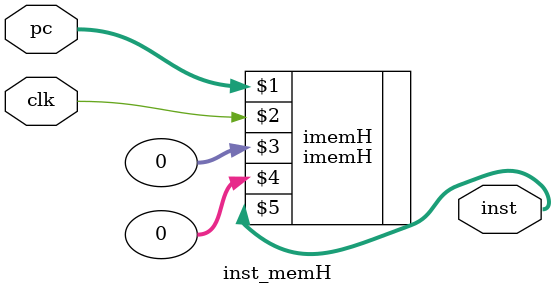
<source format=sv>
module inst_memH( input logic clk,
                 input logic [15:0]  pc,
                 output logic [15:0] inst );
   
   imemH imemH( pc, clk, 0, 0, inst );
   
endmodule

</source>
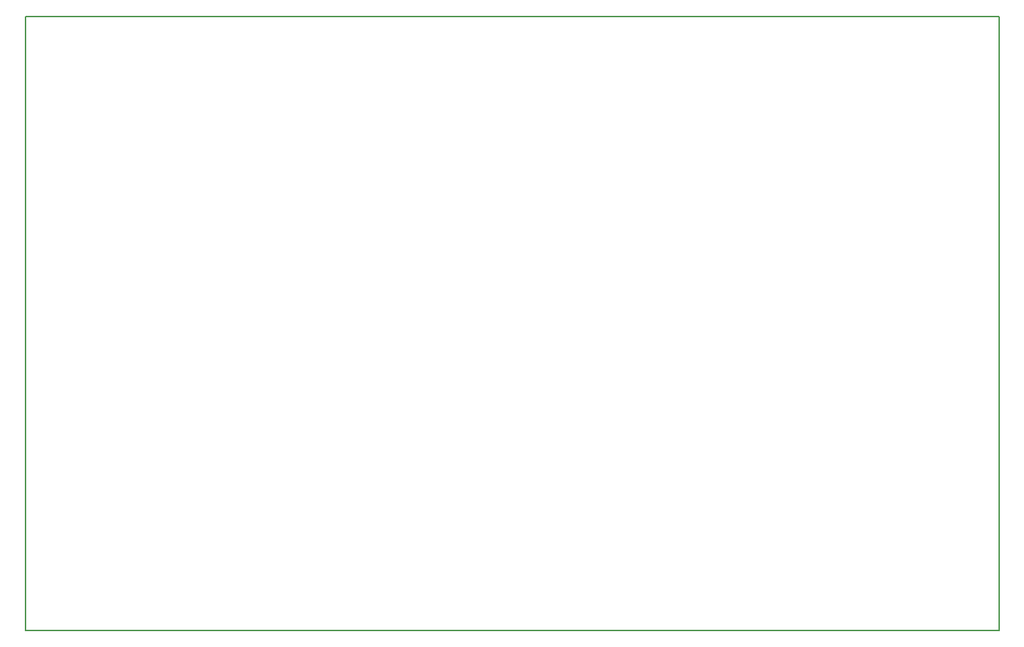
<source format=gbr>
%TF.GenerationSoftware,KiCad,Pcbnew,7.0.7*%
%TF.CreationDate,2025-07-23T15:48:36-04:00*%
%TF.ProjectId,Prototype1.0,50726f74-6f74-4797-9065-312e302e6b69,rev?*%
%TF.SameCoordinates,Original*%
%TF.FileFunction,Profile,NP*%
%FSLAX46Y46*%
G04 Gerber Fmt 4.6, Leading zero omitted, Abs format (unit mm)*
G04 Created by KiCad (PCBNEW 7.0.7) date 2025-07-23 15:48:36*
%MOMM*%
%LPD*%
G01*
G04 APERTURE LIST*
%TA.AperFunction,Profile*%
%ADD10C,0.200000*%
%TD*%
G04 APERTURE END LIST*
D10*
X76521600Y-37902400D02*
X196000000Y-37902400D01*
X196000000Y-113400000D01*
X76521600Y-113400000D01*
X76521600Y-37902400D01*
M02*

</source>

» **Your instructions**: What is needed is a word-for-word transcription of all the entries, with the pictures dropped.

» **Completed exercise**:
<source format=sv>
module inst_memH( input logic clk,
                 input logic [15:0]  pc,
                 output logic [15:0] inst );
   
   imemH imemH( pc, clk, 0, 0, inst );
   
endmodule

</source>
<source format=gbr>
%TF.GenerationSoftware,KiCad,Pcbnew,7.0.7*%
%TF.CreationDate,2025-07-23T15:48:36-04:00*%
%TF.ProjectId,Prototype1.0,50726f74-6f74-4797-9065-312e302e6b69,rev?*%
%TF.SameCoordinates,Original*%
%TF.FileFunction,Profile,NP*%
%FSLAX46Y46*%
G04 Gerber Fmt 4.6, Leading zero omitted, Abs format (unit mm)*
G04 Created by KiCad (PCBNEW 7.0.7) date 2025-07-23 15:48:36*
%MOMM*%
%LPD*%
G01*
G04 APERTURE LIST*
%TA.AperFunction,Profile*%
%ADD10C,0.200000*%
%TD*%
G04 APERTURE END LIST*
D10*
X76521600Y-37902400D02*
X196000000Y-37902400D01*
X196000000Y-113400000D01*
X76521600Y-113400000D01*
X76521600Y-37902400D01*
M02*

</source>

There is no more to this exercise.